Closely connected to the symbol of the depths is Nietzsche’s chosen expression of the “noble” behavior that must characterize the philosophy of the future: looking down at the world as if from a great height. Nietzsche believes that nobility is determined by its master morality, which identifies itself and its goals with “good”; rather than opposing “good” to “evil,” however, this noble attitude considers people, ideas, and practices which are not noble to be merely “contemptible,” or beneath it. In this sense, the symbol of a great height is not merely a way of describing what is noble, but the key to understanding it. The philosophers of the future, if they are to break free of the prejudiced morality of the past and the flawed philosophy it produced, must strive for nobility themselves. To Nietzsche this does not mean rejecting the world and becoming a hermit but living with a degree of distance from society—and, critically, from the herd man—that can be more or less literal depending on the particular form that nobility takes in a “great” individual. Certain leaders, such as Frederick the Great, Leonardo da Vinci, and the younger Napoleon, are to Nietzsche all nobles who command from great heights but are still very much men of the world. It is this self-conscious distance from the crowd, however, that allows for the creation of values, which to Nietzsche is the very goal of philosophy.
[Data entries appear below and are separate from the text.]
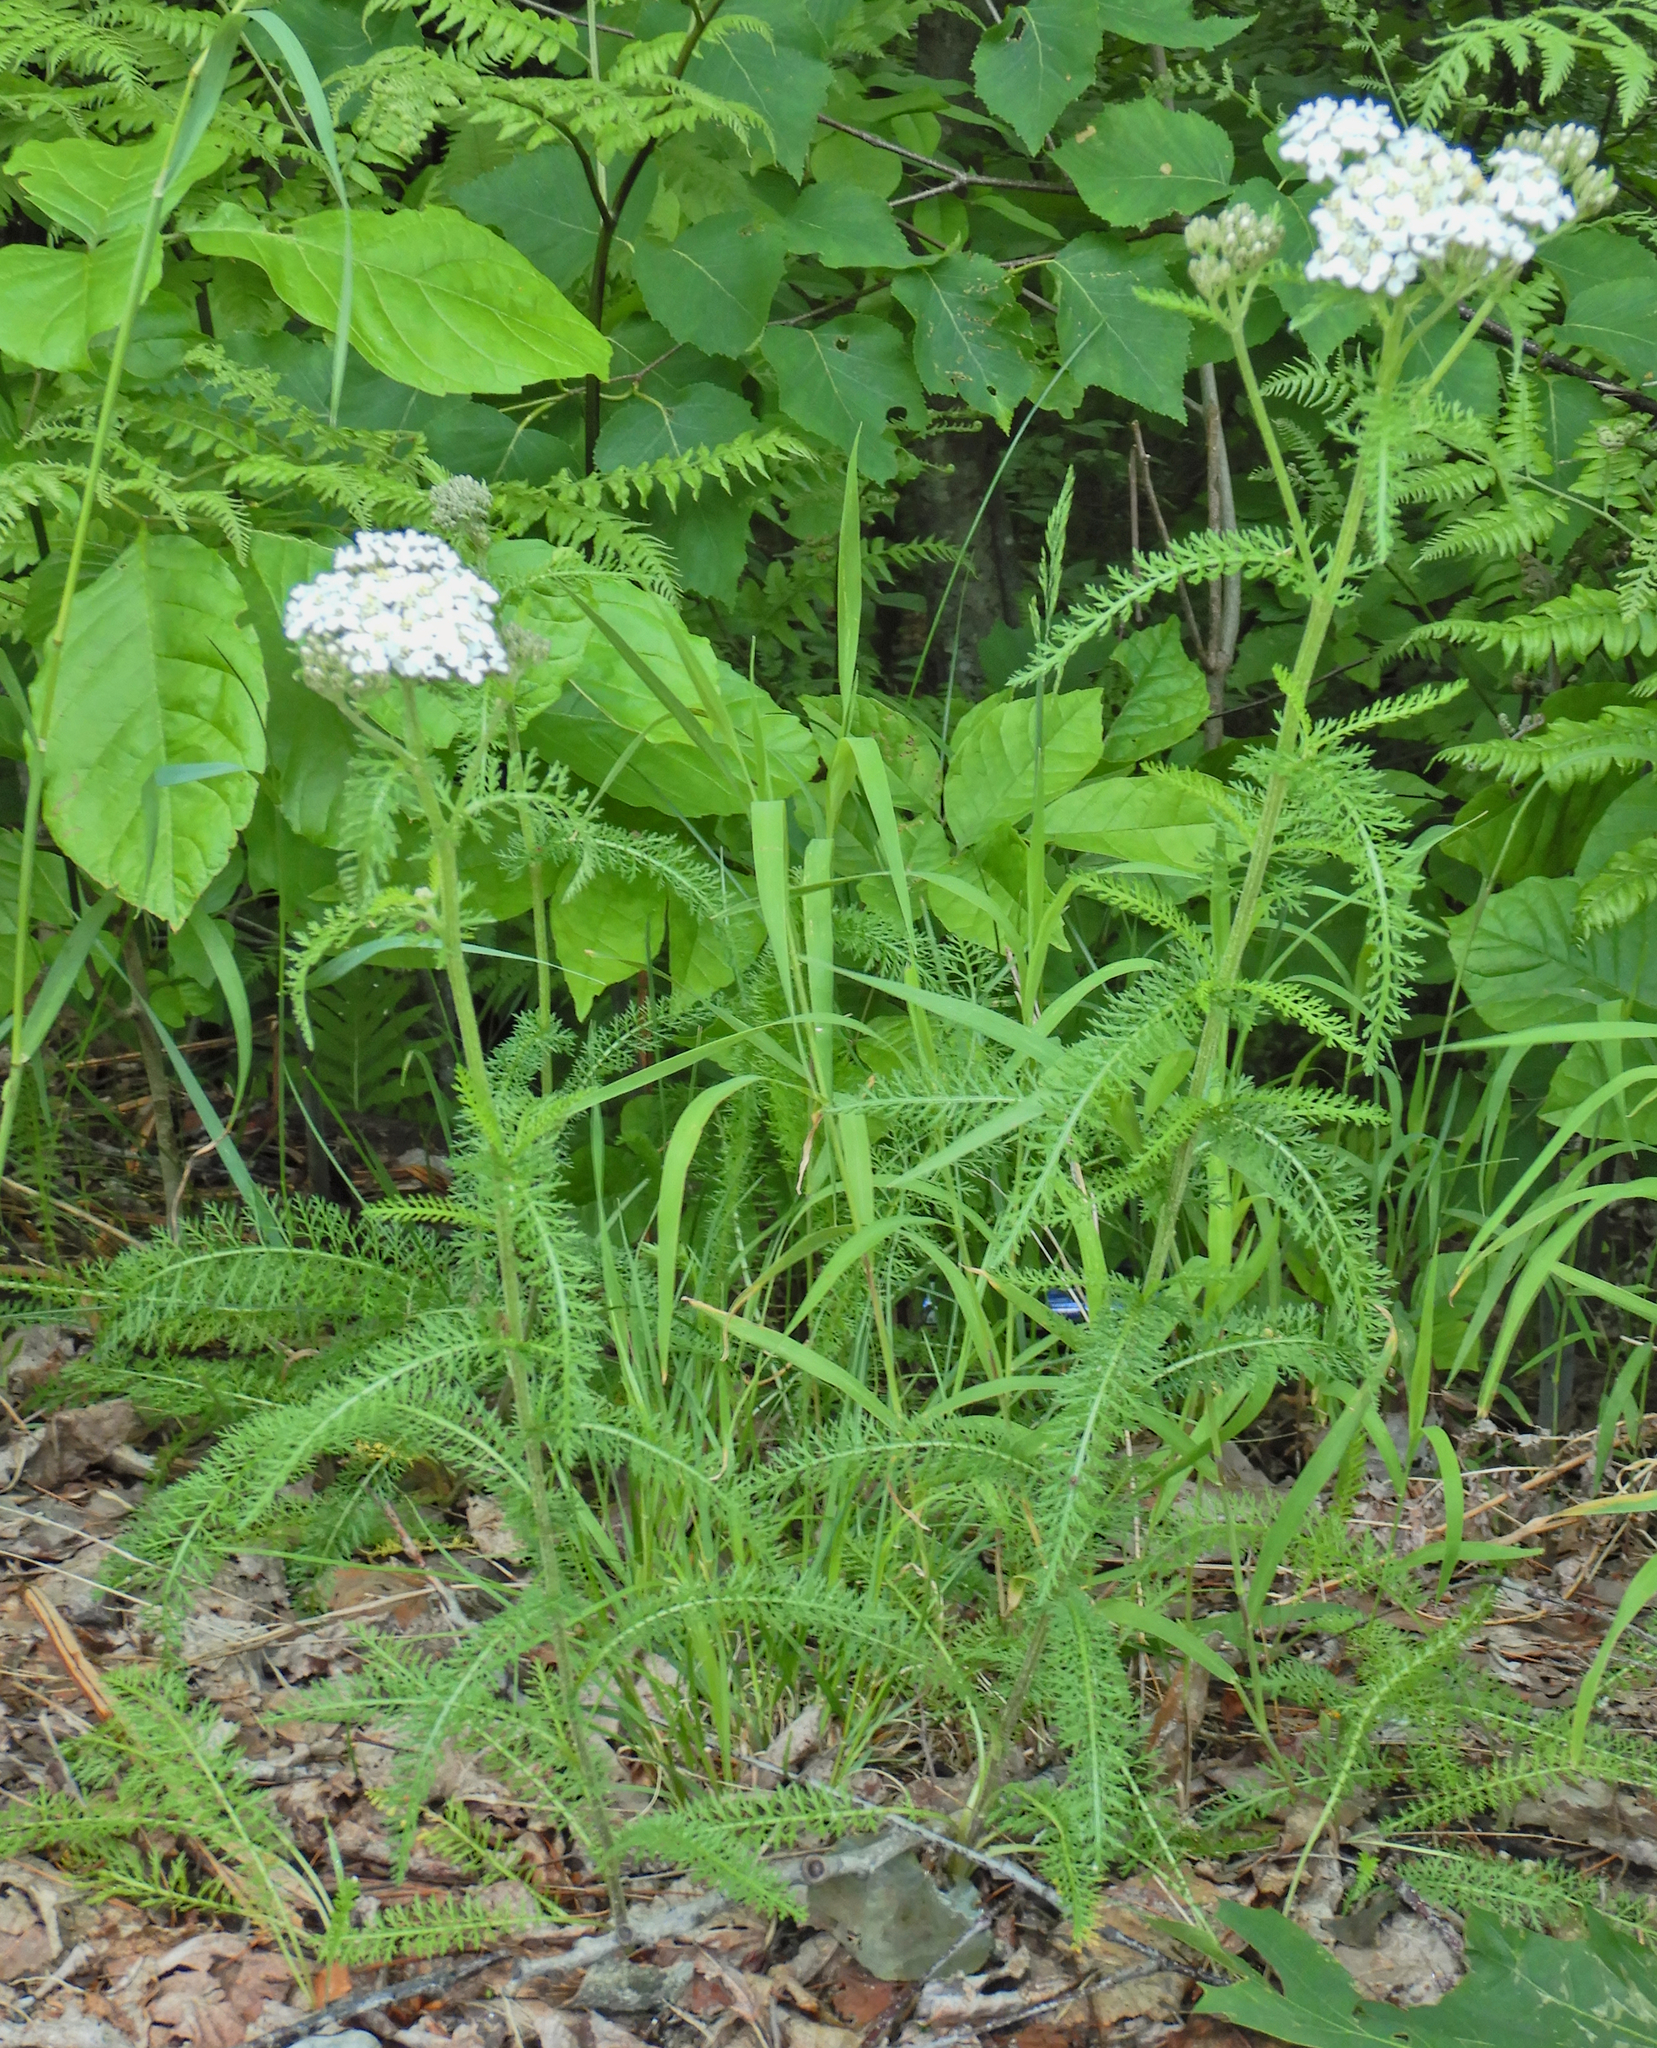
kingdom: Plantae
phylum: Tracheophyta
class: Magnoliopsida
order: Asterales
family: Asteraceae
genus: Achillea
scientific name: Achillea millefolium
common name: Yarrow
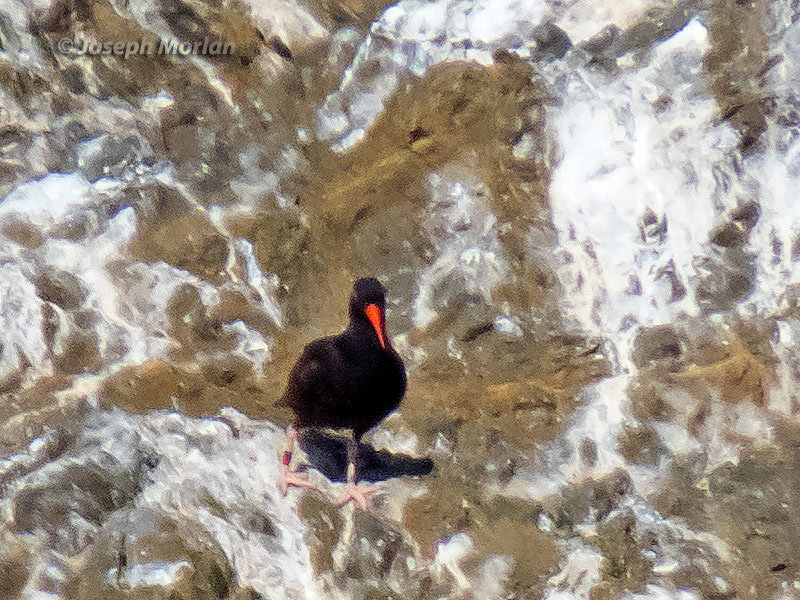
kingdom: Animalia
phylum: Chordata
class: Aves
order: Charadriiformes
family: Haematopodidae
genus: Haematopus
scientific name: Haematopus bachmani
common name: Black oystercatcher
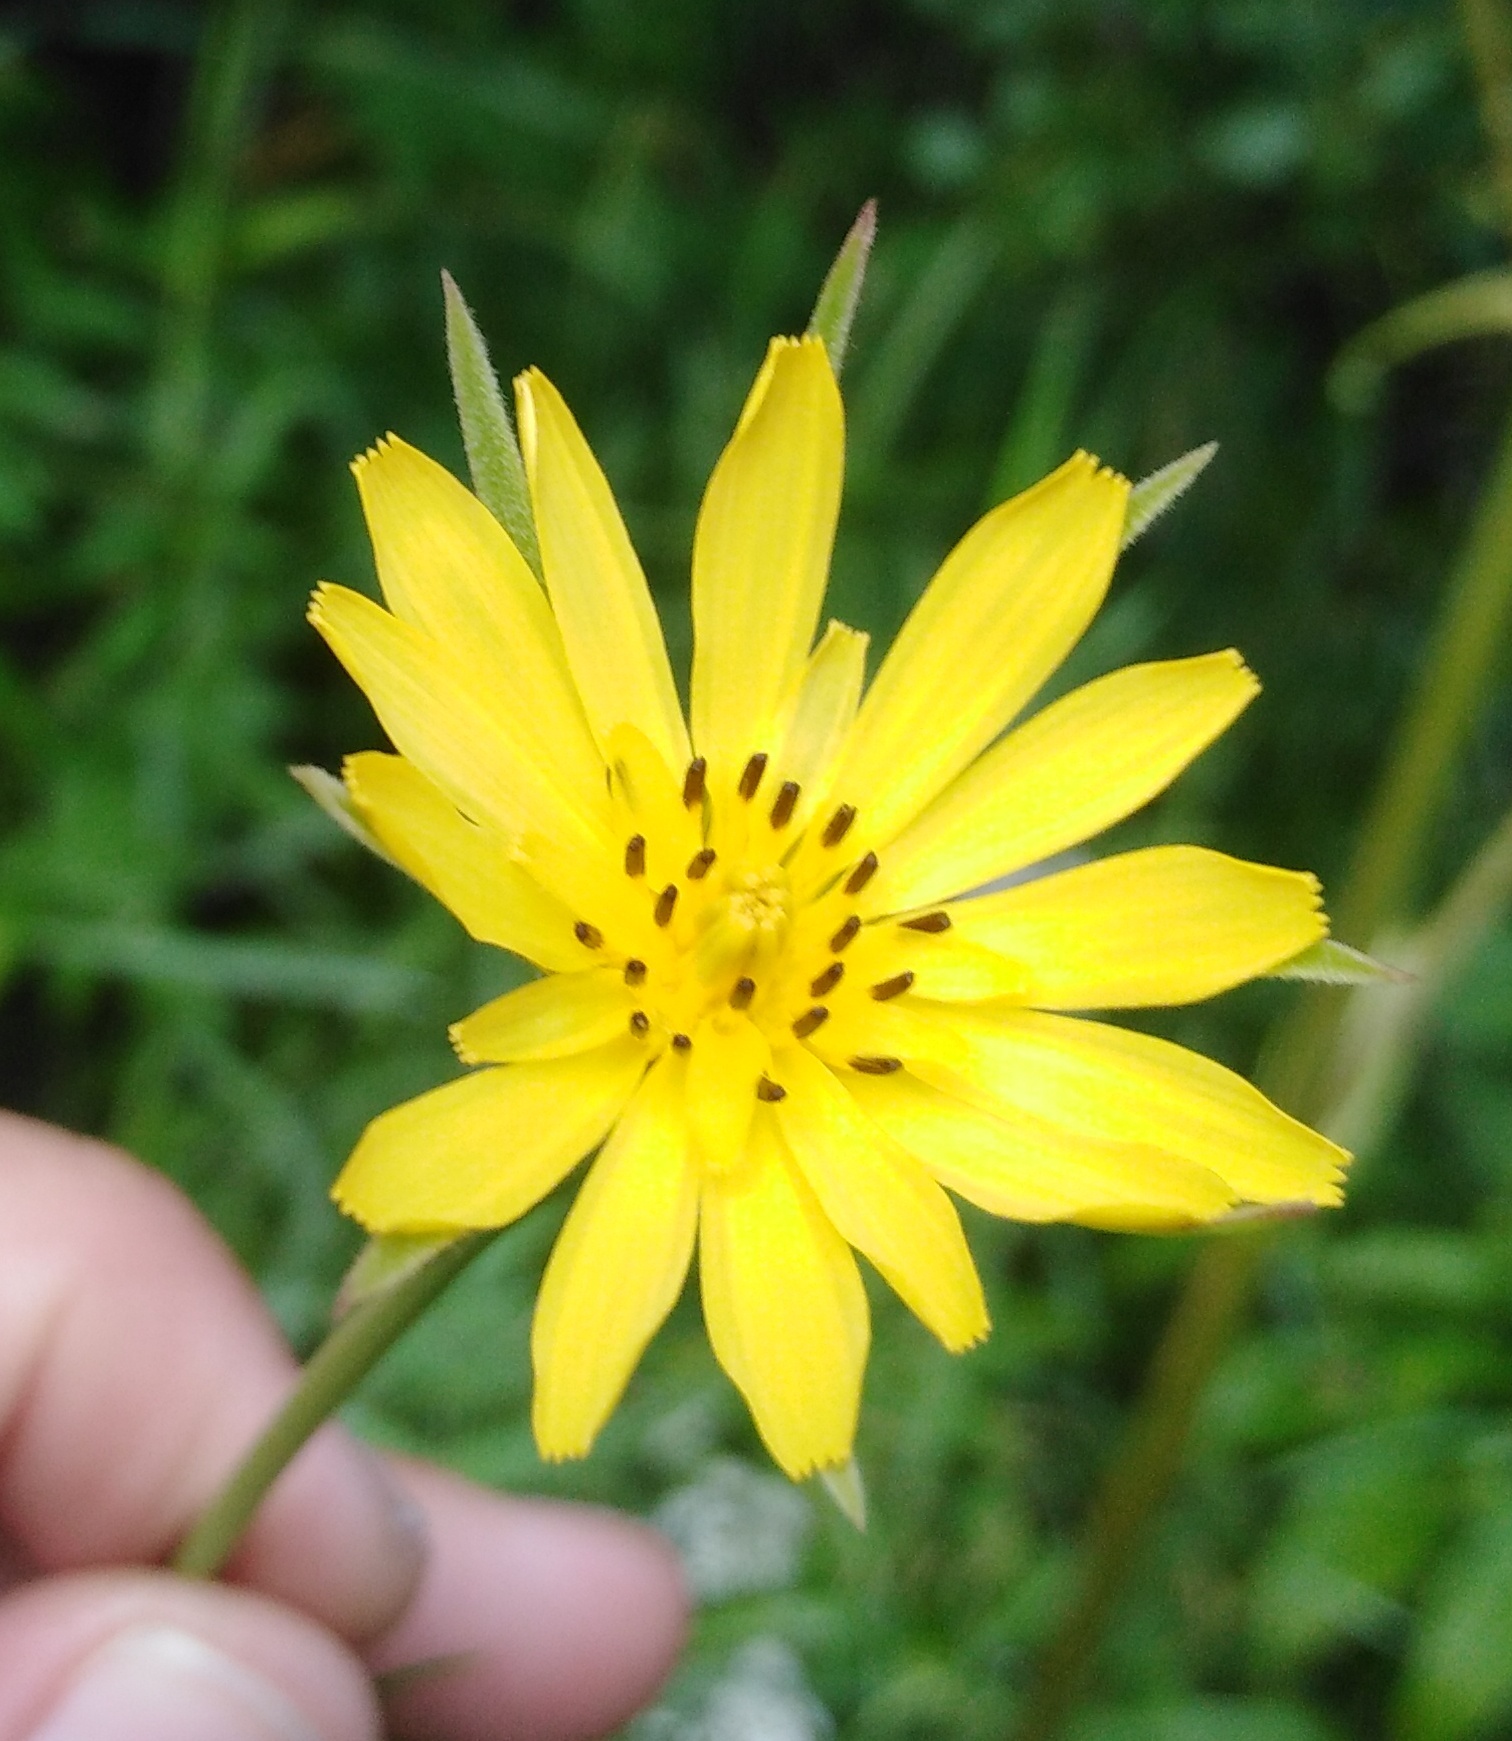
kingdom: Plantae
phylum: Tracheophyta
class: Magnoliopsida
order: Asterales
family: Asteraceae
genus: Tragopogon
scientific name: Tragopogon pratensis
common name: Goat's-beard
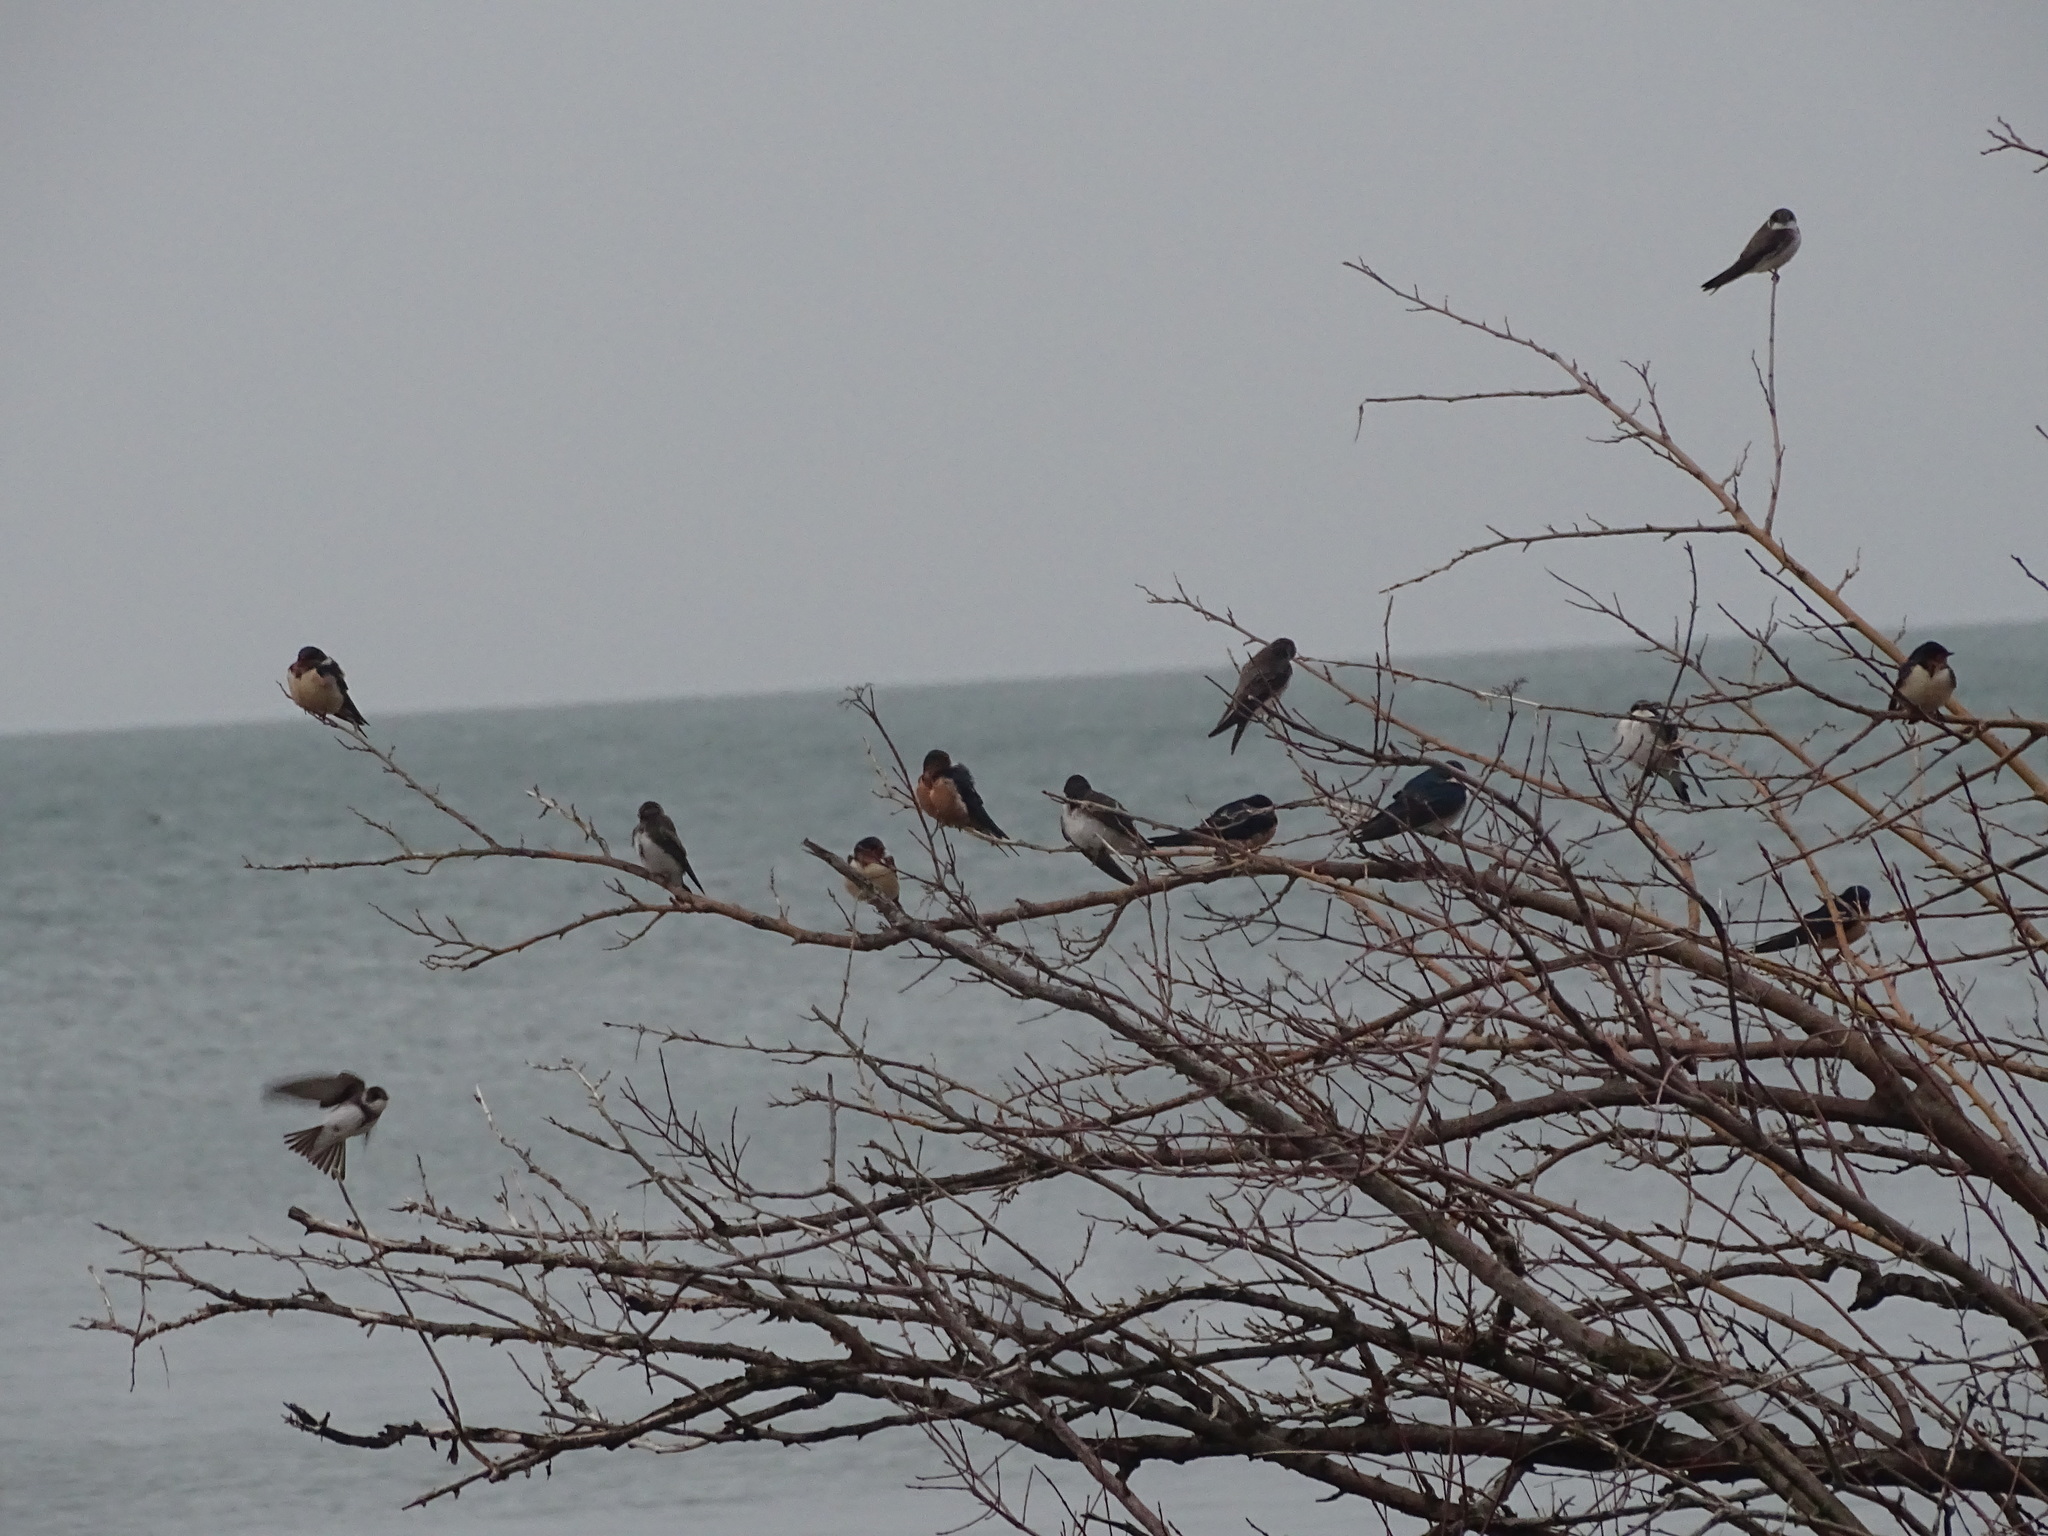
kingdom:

A Great Height Quotes in Beyond Good and Evil
In this, it seems to me, we should agree with these skeptical anti-realists and knowledge microscopists of today: their instinct, which repels them from modern reality, is unrefuted—what do their retrograde bypaths concern us! The main thing about them is not that they wish to go “back,” but that they wish to get—away. A little more strength, flight, courage, and artistic power, and they would want to rise—not return!
The scope and the tower-building of the sciences has grown to be enormous, and with this also the probability that the philosopher grows weary while still learning or allows himself to be detained somewhere to become a “specialist”—so he never attains his proper level, the height for a comprehensive look, for looking around, for looking down.